No todos entienden que detrás de esa bocha de crema helada, empotrada en un cucurucho, hay horas de trabajo y dedicación, quizás la fórmula que arrastran generaciones de italianos en Mendoza para perdurar en el negocio.
“Yo tenía 17 años cuando ingresé en el mercado del helado artesanal, a principios de la década del '80”, cuenta Italiani. Así, este maipucino de sangre italiana fue un pionero en el negocio: le encontró una vuelta de tuerca y lo adaptó. “Fui el primero en vender helado artesanal en cucurucho dentro de los grandes supermercados. Ponía una máquina y lo atendíamos en familia. Era increíble ver las colas de 40 metros de gente que, cuando salía de hacer las compras, se daba el gusto de tomar un helado”, recuerda.
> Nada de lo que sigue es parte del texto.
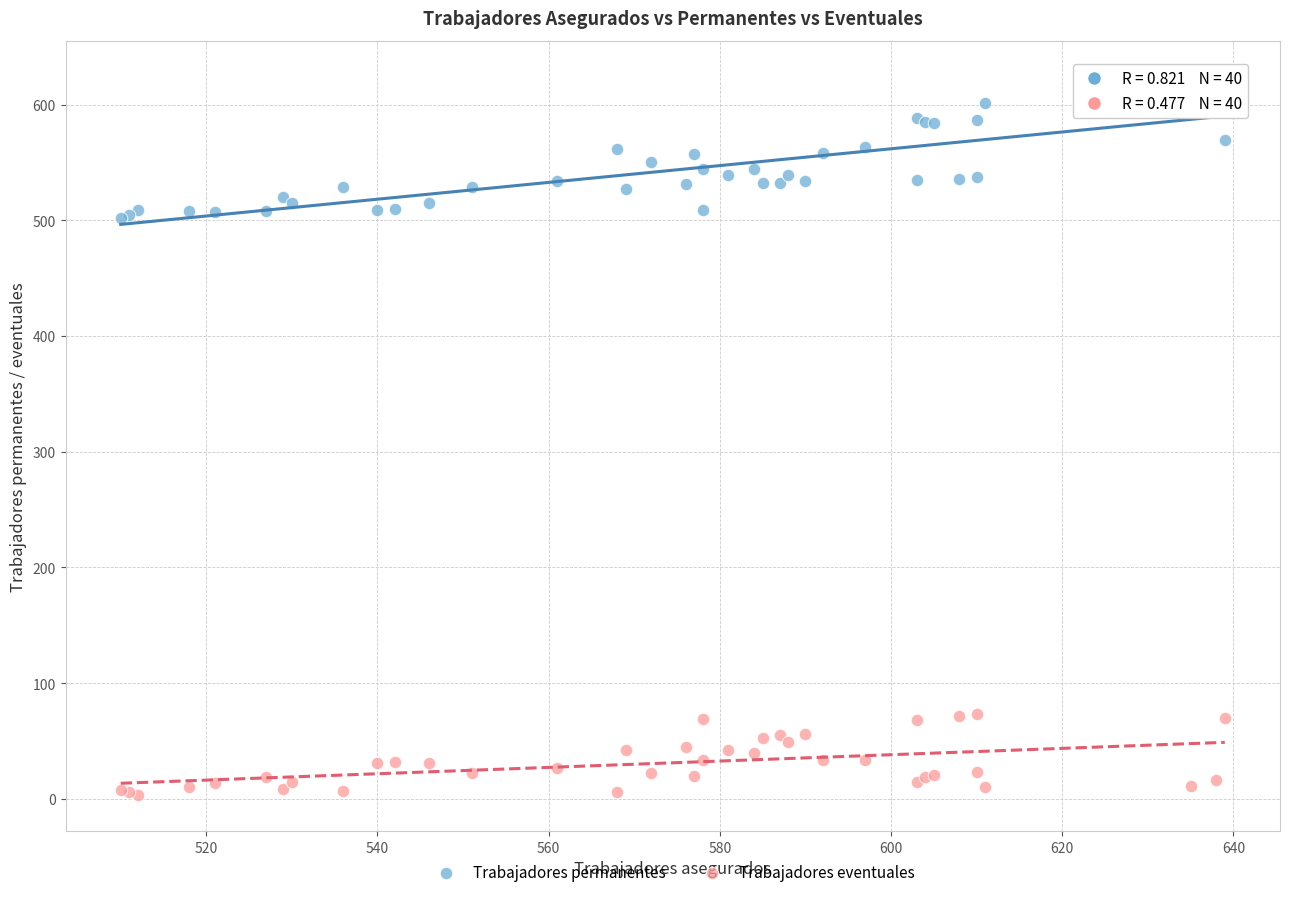

Which series contains the highest Y value?

Trabajadores permanentes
“Después, los supermercados empezaron a abrir grandes cadenas. Entonces tuve que cambiar y poner una fábrica que alimentara las bocas de expendio y un punto de venta. Por eso en 1982 ingresé en esta esquina”, cuenta mientras su mente desanda el camino recorrido hasta llegar al cruce de Bandera de los Andes y Arenales. El sitio es visitado por estudiantes, deportistas y turistas que, al transitar por esa importante vía de Guaymallén, se hacen unos minutos para degustar los famosos helados.
“La heladería artesanal resiste a las grandes cadenas por los beneficios que ofrece: elaboramos diariamente, utilizamos productos naturales y damos atención personalizada", detalla orgulloso.
Pero sabe que no puede detenerse y quedarse con esa historia de éxitos. “El gran desafío es ir creando sabores y helados premium. Eso nos va destacando de la heladería industrializada”, apunta Italiani.
Y concluye, convencido: “El heladero artesanal le pone horas y cariño a lo que hace. No es una máquina que aprieta un botón y ve salir el helado. Lo nuestro es de familia, es una artesanía. No se puede comparar”.
►Herencia italiana Nació en Maipú hace 62 años. Hijo de tanos, incursionó en el oficio a los 17. ►Su esposa, Cristina, y dos de sus cuatro hijos lo ayudan en el negocio y en la fábrica, que tiene pegada a su casa, a tres cuadras de la esquina donde tiene la heladería.